Conclusions and Relevance  An intervention that included computerized CDS for pediatric clinicians and support for self-guided behavior change for families resulted in improved childhood BMI. Both interventions improved the quality of care for childhood obesity.

Trial Registration  clinicaltrials.gov Identifier: NCT01537510

Introduction

The prevalence of childhood obesity in the United States remains at historically high levels.1 Community and environmental approaches can be effective in preventing obesity and bridging the relatively small childhood energy gap to meet the Healthy People 2020 childhood obesity goal.2 However, far greater energy deficits will be necessary to achieve improvements in body mass index (BMI) (calculated as weight in kilograms divided by height in meters squared) among children and adolescents who are already obese. Thus, seeking cost-effective, scalable clinical approaches for obesity reduction in children is a public health priority.

Expert committee guidelines3 and systematic reviews provide the basis for effective childhood obesity screening and management strategies in pediatric primary care and support comprehensive behavioral interventions to improve BMI.4,5 In addition, to improve quality of care for children with obesity, new nationally standardized performance measures (Healthcare Effectiveness Data and Information Set [HEDIS]) that focused on improving obesity screening and counseling practices within pediatric primary care were released in 2010.6

Despite the availability of obesity management guidelines, interventions to improve BMI in children have not proved effective in the context of primary care,7-9 and pediatric clinicians have been slow to adopt recommended screening and management practices.10 An important barrier to improving obesity management has been the lack of robust clinical information systems to improve the quality of care. The use of electronic health records offers the potential for improving the quality of care for obese children and for accelerating the use of evidence on obesity screening and management practices by primary care clinicians. Electronic health records also hold promise for establishing treatment benchmarks and for supporting patients and their clinical teams in care improvement.11,12

Incorporating point-of-care health information technology may be especially effective if augmented by outreach to parents and children.13,14 Telephone support has been used to deliver motivational interviewing and brief focused negotiation to effect behavior change.15,16 Mobile technology strategies, such as text messaging, have been used to provide outreach and support for behavior change to parents and adolescents.17,18 Systematic reviews of interactive telephone or text message interventions for obesity found few studies with only modest intervention effects but concluded that electronic approaches appeared to be promising.18,19

This article reports the main outcomes of a trial examining the extent to which an intervention using clinical decision support (CDS) delivered to pediatric clinicians at the point of care of obese children, with or without individualized family coaching, improved children’s BMI and the quality of care for childhood obesity. We hypothesized that children assigned to both active intervention groups would have a smaller age-associated increase in BMI and improved quality of care during a 1-year period than those in a usual care group. We further hypothesized that children in the CDS group who received individualized family coaching would achieve greater BMI improvements than those in the group who received CDS alone.

Box Section Ref ID

At a Glance

  • In this cluster-randomized clinical trial on obesity management, pediatricians received clinical decision support and families received individualized coaching or a self-guided behavior change intervention.

  • Both interventions improved the child’s BMI compared with usual care.

  • The greatest improvements in BMI were among those patients who received both interventions and had the highest fidelity to the intervention protocol.

  • Both interventions substantially improved the quality of care for childhood obesity.

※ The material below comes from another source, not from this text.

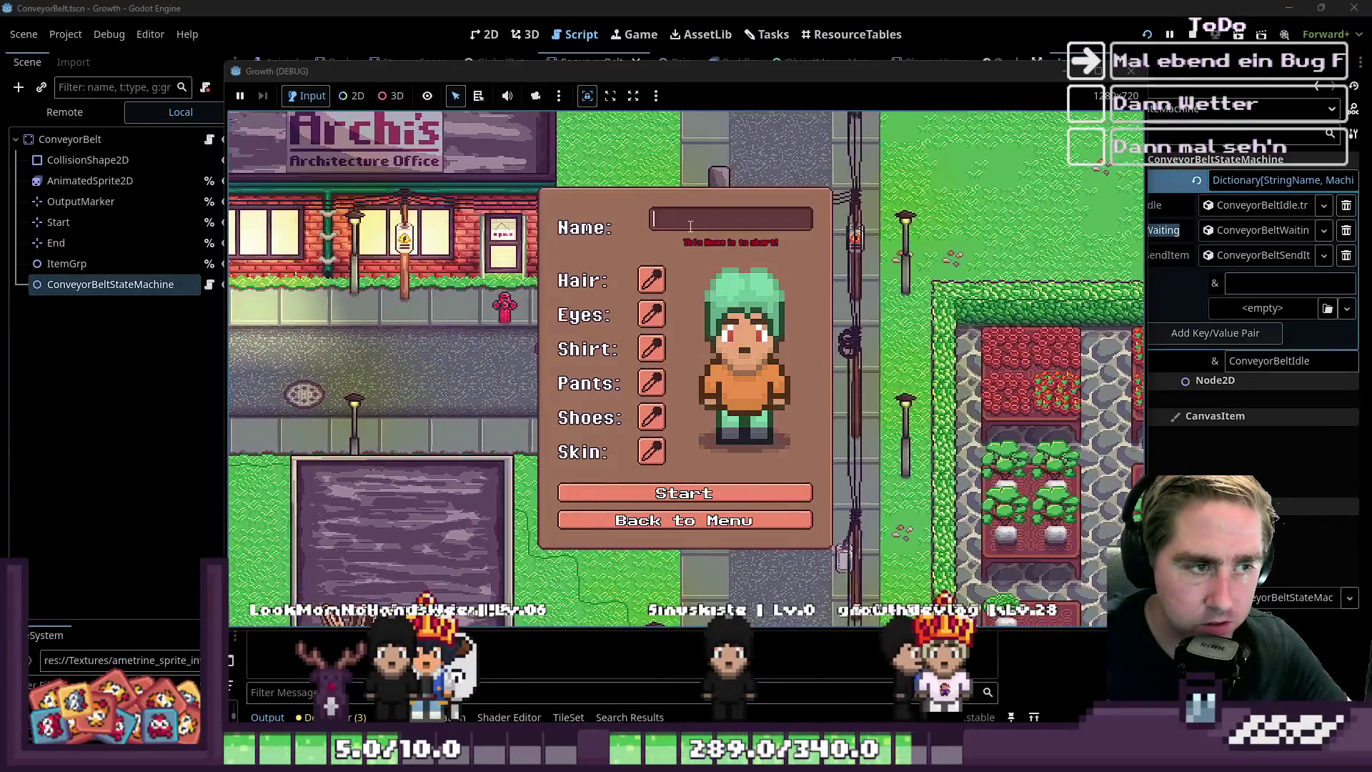
type("sad")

  • These interventions may represent sustainable, high-reach approaches for accelerating adoption of comparative effectiveness evidence for childhood obesity.

Methods
Study Overview

The Study of Technology to Accelerate Research (STAR) investigation was a cluster-randomized clinical trial conducted within 14 pediatric offices of Harvard Vanguard Medical Associates, a multispecialty group practice in Massachusetts. The STAR study design, eligibility, and recruitment have been described in detail; the trial protocol is found in Supplement 1.20 We randomly assigned each practice to 1 of 3 study arms (Figure). In 5 practices, clinicians received computerized CDS on obesity management, and patients and their families received an intervention supporting self-guided behavior change. In 5 additional practices, we augmented CDS with individualized family coaching (CDS + coaching). Four control practices received usual care. The primary outcomes included improvements in BMI and quality of care during the 1-year intervention period.

Randomization

We created 5 strata from the 14 practices based on patient volume. A blinded biostatistician (K.P.K.) used a pseudorandom number generator to assign practices within each stratum to 1 of the 2 intervention arms or to the control arm.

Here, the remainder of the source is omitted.